What makes this fact so difficult to confront is not ignorance but politeness. European societies pride themselves on tolerance, on multicultural coexistence, on the idea that respect means not asking too many questions. Cultural sensitivity, once a necessary corrective to colonial arrogance, has at times curdled into cultural paralysis. When harm is wrapped in the language of tradition, institutions hesitate. Social workers worry about appearing racist. Teachers fear overstepping. Doctors suspect but do not press. Silence becomes the compromise and girls pay for it with their bodies.
There is a peculiar hypocrisy in how Europe handles this. On one hand laws are clear. FGM is illegal across the Union prosecuted in theory with severity. On the other hand enforcement is timid, uneven, almost embarrassed. We prefer awareness campaigns to courtrooms, leaflets to indictments. We talk about education, dialogue and community engagement, all of which matter but often in ways that conveniently delay confrontation. The result is a soft fog of good intentions in which responsibility diffuses and urgency evaporates.
The language we use reveals our discomfort. We speak of “at-risk communities,” not of men and women who actively enforce control over girls’ sexuality. We speak of “harmful practices,” not of violence. We speak of “safeguarding,” a word so gentle it barely suggests blood. This euphemistic drift may soothe policy documents, but it does little to protect a child facing a blade during a summer trip abroad or a clandestine procedure in a European apartment.

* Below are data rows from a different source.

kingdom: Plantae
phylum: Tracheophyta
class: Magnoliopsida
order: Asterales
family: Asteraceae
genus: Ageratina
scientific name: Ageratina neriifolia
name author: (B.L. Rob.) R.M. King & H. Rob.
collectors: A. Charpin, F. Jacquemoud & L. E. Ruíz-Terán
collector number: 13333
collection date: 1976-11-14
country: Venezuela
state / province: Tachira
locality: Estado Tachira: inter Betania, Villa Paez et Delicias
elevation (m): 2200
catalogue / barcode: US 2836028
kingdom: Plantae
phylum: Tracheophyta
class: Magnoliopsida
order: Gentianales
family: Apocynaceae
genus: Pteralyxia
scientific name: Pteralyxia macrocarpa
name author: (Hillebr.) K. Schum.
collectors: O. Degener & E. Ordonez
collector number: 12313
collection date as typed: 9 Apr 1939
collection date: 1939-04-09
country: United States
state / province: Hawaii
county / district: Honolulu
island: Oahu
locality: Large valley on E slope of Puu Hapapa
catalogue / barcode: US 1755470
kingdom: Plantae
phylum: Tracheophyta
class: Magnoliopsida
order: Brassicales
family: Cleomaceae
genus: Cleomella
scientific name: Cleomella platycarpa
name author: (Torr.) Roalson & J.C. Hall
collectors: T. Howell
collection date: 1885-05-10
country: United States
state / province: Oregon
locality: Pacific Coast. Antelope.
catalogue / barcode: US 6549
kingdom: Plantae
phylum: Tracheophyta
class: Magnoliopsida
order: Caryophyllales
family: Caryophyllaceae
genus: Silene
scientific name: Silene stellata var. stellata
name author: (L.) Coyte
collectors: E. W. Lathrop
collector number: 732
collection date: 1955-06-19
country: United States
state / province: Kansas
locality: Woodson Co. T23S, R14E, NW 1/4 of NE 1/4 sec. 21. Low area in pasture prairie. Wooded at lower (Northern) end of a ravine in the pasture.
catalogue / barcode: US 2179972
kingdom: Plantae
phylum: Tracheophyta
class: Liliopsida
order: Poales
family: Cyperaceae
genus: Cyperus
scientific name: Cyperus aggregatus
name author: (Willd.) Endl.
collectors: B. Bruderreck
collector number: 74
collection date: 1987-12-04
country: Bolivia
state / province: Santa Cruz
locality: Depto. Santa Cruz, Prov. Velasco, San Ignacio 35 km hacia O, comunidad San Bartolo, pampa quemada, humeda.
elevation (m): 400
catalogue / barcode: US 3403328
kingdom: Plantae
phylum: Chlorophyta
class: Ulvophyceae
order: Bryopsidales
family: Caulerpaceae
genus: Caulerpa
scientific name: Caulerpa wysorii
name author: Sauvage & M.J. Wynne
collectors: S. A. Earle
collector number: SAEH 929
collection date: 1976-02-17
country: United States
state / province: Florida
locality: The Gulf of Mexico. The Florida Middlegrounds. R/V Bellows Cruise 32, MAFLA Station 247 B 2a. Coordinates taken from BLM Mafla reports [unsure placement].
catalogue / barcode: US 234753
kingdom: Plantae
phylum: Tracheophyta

It is also worth saying plainly that this is not about faith. FGM predates religions and ignores their boundaries. It survives because it serves power: regulating desire, ensuring marriageability, signalling obedience. To treat it as a religious issue is to grant it an unearned legitimacy. To treat it as a cultural quirk is worse. Culture is not a museum artefact. It changes and when it harms, it must be challenged, not curated.
Europe likes to imagine itself as a finished moral product, the end point of a long ethical evolution. But the persistence of FGM within its borders suggests something less flattering, that rights exist not because they are declared, but because they are defended. A law unenforced is a suggestion. A taboo unspoken is permission. Zero tolerance, if it is to mean anything, cannot be symbolic. It must be awkward, disruptive and at times, unpopular.
This means listening to survivors, not only as witnesses of pain but as experts in the mechanisms of silence. It means supporting those within affected communities who resist the practice and often face ostracism for doing so. And yes, it means prosecution when necessary, not as an act of cultural aggression but as a declaration that a child’s body is not negotiable terrain.
The European Union does not lack values. It lacks nerve. The challenge of FGM exposes a broader anxiety about how to defend universal rights in a plural society without collapsing into either relativism or repression. But there is nothing pluralistic about allowing irreversible harm to continue in the name of respect. Respect that demands silence in the face of suffering is not respect at all. It is abdication.
An international day will come and go, as they always do. Hashtags will circulate. Statements will be issued. But the measure of seriousness is not found in calendars. It is found in whether Europe is willing to look past its self-image and accept that zero tolerance is not a slogan. It is a choice, renewed daily, to side clearly, unmistakably, with those who cannot choose for themselves.
Until then, the cut remains a reminder that borders do not stop violence, only vigilance does, and that progress is not proven by declarations but by interventions made early, loudly and without apology, especially when the victims are young, female and inconvenient to protect in modern Europe today.